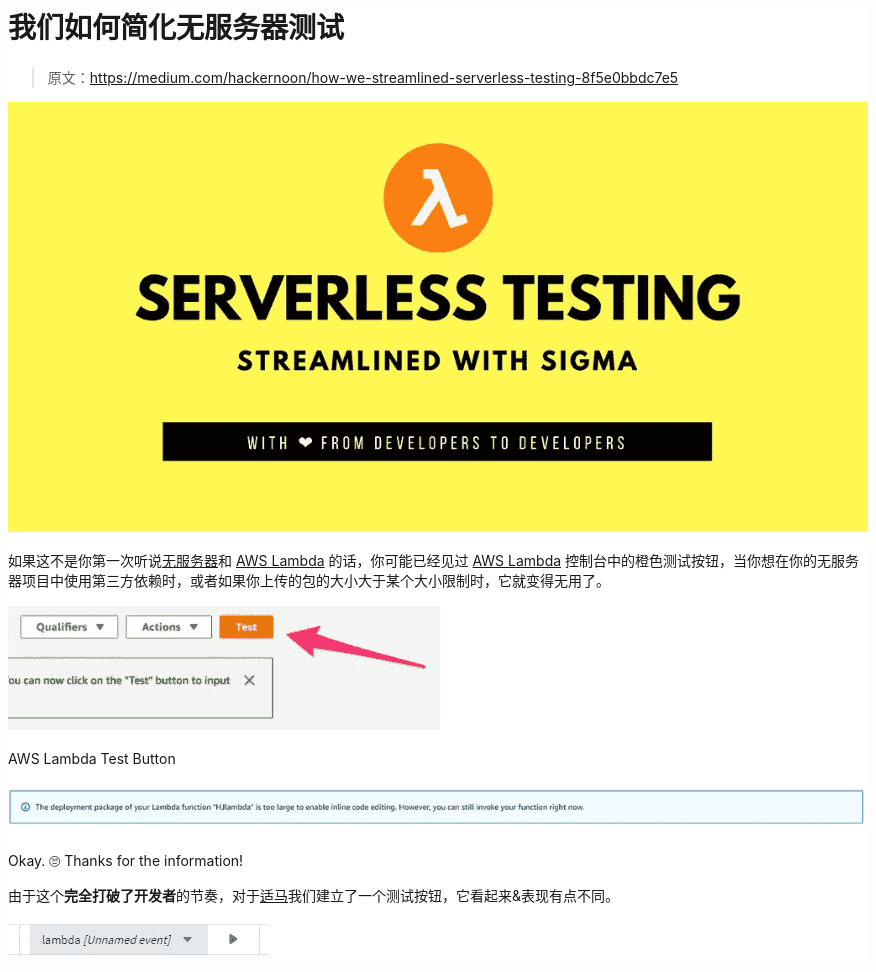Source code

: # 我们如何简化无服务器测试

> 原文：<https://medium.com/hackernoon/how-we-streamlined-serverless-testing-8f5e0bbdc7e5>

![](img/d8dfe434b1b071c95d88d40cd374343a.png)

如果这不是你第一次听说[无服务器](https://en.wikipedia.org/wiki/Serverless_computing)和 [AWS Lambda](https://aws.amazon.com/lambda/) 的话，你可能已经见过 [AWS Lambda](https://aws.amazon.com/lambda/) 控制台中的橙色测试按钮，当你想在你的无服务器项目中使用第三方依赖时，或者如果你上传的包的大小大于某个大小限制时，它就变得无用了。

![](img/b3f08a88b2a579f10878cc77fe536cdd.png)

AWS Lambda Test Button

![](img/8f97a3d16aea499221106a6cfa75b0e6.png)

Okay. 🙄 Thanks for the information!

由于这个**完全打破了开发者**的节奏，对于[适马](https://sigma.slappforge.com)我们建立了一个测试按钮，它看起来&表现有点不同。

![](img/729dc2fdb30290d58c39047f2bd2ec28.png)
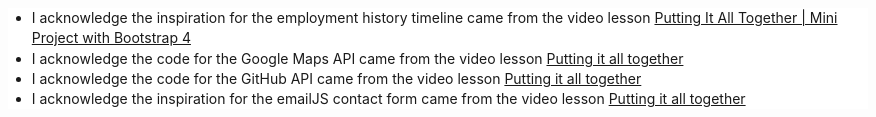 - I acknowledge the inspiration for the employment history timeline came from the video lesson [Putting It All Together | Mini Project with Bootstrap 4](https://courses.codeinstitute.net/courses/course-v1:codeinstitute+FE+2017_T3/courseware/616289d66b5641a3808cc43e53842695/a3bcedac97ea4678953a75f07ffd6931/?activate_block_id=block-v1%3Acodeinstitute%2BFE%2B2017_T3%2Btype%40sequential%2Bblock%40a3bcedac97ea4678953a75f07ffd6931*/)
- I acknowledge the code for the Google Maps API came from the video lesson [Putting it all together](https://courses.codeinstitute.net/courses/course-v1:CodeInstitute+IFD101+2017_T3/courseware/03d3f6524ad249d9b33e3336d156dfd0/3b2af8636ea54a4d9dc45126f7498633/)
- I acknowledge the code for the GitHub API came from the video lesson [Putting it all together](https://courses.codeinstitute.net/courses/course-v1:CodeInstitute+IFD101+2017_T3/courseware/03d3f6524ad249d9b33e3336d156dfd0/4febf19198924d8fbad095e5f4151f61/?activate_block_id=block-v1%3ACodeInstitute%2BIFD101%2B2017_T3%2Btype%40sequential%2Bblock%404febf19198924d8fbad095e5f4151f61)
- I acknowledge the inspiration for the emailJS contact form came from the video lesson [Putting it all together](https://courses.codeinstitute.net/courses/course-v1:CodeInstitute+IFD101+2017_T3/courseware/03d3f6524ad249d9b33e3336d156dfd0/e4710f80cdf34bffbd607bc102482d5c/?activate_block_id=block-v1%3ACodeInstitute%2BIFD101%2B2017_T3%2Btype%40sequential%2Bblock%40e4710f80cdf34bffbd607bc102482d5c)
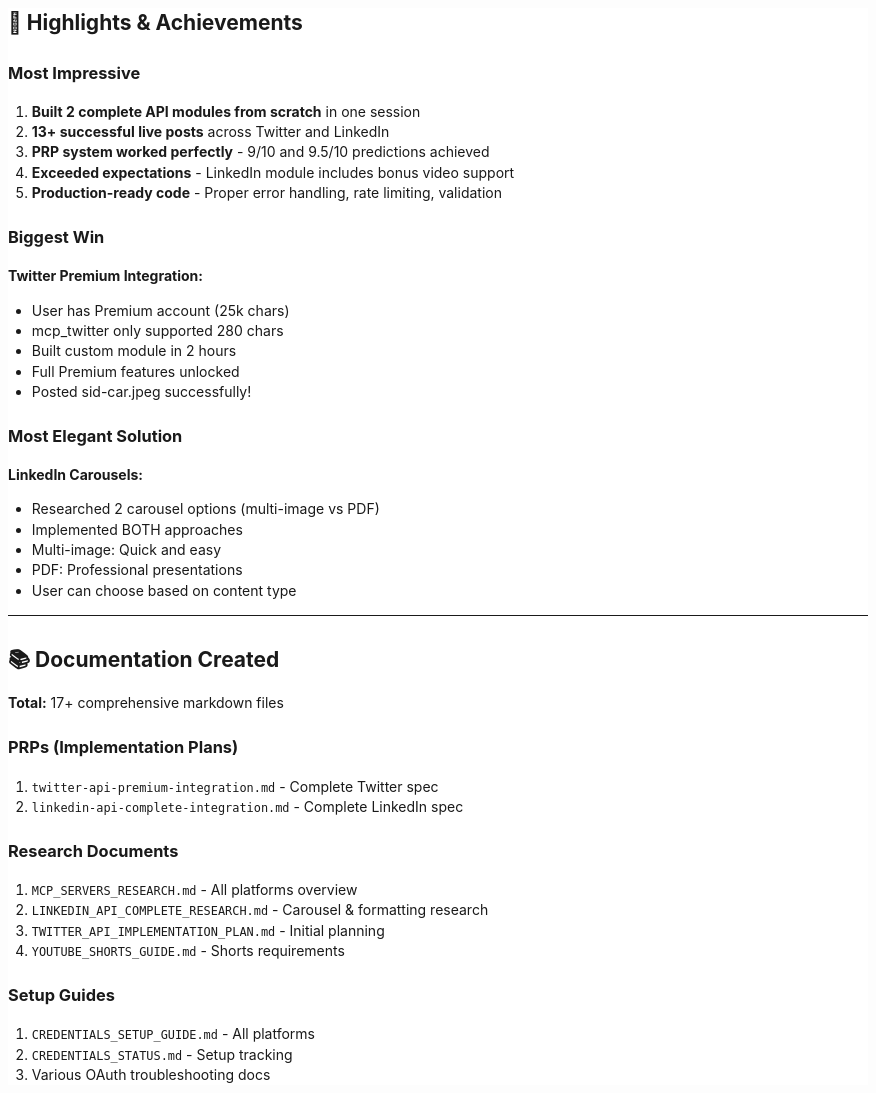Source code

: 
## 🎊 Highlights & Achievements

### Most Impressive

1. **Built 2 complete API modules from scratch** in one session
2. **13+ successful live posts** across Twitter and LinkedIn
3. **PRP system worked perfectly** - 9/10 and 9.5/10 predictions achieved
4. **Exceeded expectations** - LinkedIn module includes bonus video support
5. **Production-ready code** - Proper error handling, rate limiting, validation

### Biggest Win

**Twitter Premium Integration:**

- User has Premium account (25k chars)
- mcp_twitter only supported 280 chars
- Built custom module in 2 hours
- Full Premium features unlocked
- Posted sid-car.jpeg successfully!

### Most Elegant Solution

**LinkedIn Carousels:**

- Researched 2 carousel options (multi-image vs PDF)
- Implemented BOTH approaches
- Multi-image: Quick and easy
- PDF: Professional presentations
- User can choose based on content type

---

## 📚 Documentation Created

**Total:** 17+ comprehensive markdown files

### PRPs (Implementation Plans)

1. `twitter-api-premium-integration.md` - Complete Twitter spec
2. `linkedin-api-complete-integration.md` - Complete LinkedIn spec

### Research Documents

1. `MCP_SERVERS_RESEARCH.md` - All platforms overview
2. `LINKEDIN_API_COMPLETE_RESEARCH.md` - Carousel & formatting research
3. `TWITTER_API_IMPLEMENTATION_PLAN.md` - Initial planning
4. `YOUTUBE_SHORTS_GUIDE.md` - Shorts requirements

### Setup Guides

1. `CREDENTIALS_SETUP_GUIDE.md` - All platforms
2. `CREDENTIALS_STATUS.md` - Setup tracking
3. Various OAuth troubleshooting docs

####

The task requires the full listing to be given again verbatim, without its pictures.

Source code

: # 我们如何简化无服务器测试

> 原文：<https://medium.com/hackernoon/how-we-streamlined-serverless-testing-8f5e0bbdc7e5>

![](img/d8dfe434b1b071c95d88d40cd374343a.png)

如果这不是你第一次听说[无服务器](https://en.wikipedia.org/wiki/Serverless_computing)和 [AWS Lambda](https://aws.amazon.com/lambda/) 的话，你可能已经见过 [AWS Lambda](https://aws.amazon.com/lambda/) 控制台中的橙色测试按钮，当你想在你的无服务器项目中使用第三方依赖时，或者如果你上传的包的大小大于某个大小限制时，它就变得无用了。

![](img/b3f08a88b2a579f10878cc77fe536cdd.png)

AWS Lambda Test Button

![](img/8f97a3d16aea499221106a6cfa75b0e6.png)

Okay. 🙄 Thanks for the information!

由于这个**完全打破了开发者**的节奏，对于[适马](https://sigma.slappforge.com)我们建立了一个测试按钮，它看起来&表现有点不同。

![](img/729dc2fdb30290d58c39047f2bd2ec28.png)
 - I acknowledge the inspiration for the employment history timeline came from the video lesson [Putting It All Together | Mini Project with Bootstrap 4](https://courses.codeinstitute.net/courses/course-v1:codeinstitute+FE+2017_T3/courseware/616289d66b5641a3808cc43e53842695/a3bcedac97ea4678953a75f07ffd6931/?activate_block_id=block-v1%3Acodeinstitute%2BFE%2B2017_T3%2Btype%40sequential%2Bblock%40a3bcedac97ea4678953a75f07ffd6931*/)
- I acknowledge the code for the Google Maps API came from the video lesson [Putting it all together](https://courses.codeinstitute.net/courses/course-v1:CodeInstitute+IFD101+2017_T3/courseware/03d3f6524ad249d9b33e3336d156dfd0/3b2af8636ea54a4d9dc45126f7498633/)
- I acknowledge the code for the GitHub API came from the video lesson [Putting it all together](https://courses.codeinstitute.net/courses/course-v1:CodeInstitute+IFD101+2017_T3/courseware/03d3f6524ad249d9b33e3336d156dfd0/4febf19198924d8fbad095e5f4151f61/?activate_block_id=block-v1%3ACodeInstitute%2BIFD101%2B2017_T3%2Btype%40sequential%2Bblock%404febf19198924d8fbad095e5f4151f61)
- I acknowledge the inspiration for the emailJS contact form came from the video lesson [Putting it all together](https://courses.codeinstitute.net/courses/course-v1:CodeInstitute+IFD101+2017_T3/courseware/03d3f6524ad249d9b33e3336d156dfd0/e4710f80cdf34bffbd607bc102482d5c/?activate_block_id=block-v1%3ACodeInstitute%2BIFD101%2B2017_T3%2Btype%40sequential%2Bblock%40e4710f80cdf34bffbd607bc102482d5c)
Source code

: 
## 🎊 Highlights & Achievements

### Most Impressive

1. **Built 2 complete API modules from scratch** in one session
2. **13+ successful live posts** across Twitter and LinkedIn
3. **PRP system worked perfectly** - 9/10 and 9.5/10 predictions achieved
4. **Exceeded expectations** - LinkedIn module includes bonus video support
5. **Production-ready code** - Proper error handling, rate limiting, validation

### Biggest Win

**Twitter Premium Integration:**

- User has Premium account (25k chars)
- mcp_twitter only supported 280 chars
- Built custom module in 2 hours
- Full Premium features unlocked
- Posted sid-car.jpeg successfully!

### Most Elegant Solution

**LinkedIn Carousels:**

- Researched 2 carousel options (multi-image vs PDF)
- Implemented BOTH approaches
- Multi-image: Quick and easy
- PDF: Professional presentations
- User can choose based on content type

---

## 📚 Documentation Created

**Total:** 17+ comprehensive markdown files

### PRPs (Implementation Plans)

1. `twitter-api-premium-integration.md` - Complete Twitter spec
2. `linkedin-api-complete-integration.md` - Complete LinkedIn spec

### Research Documents

1. `MCP_SERVERS_RESEARCH.md` - All platforms overview
2. `LINKEDIN_API_COMPLETE_RESEARCH.md` - Carousel & formatting research
3. `TWITTER_API_IMPLEMENTATION_PLAN.md` - Initial planning
4. `YOUTUBE_SHORTS_GUIDE.md` - Shorts requirements

### Setup Guides

1. `CREDENTIALS_SETUP_GUIDE.md` - All platforms
2. `CREDENTIALS_STATUS.md` - Setup tracking
3. Various OAuth troubleshooting docs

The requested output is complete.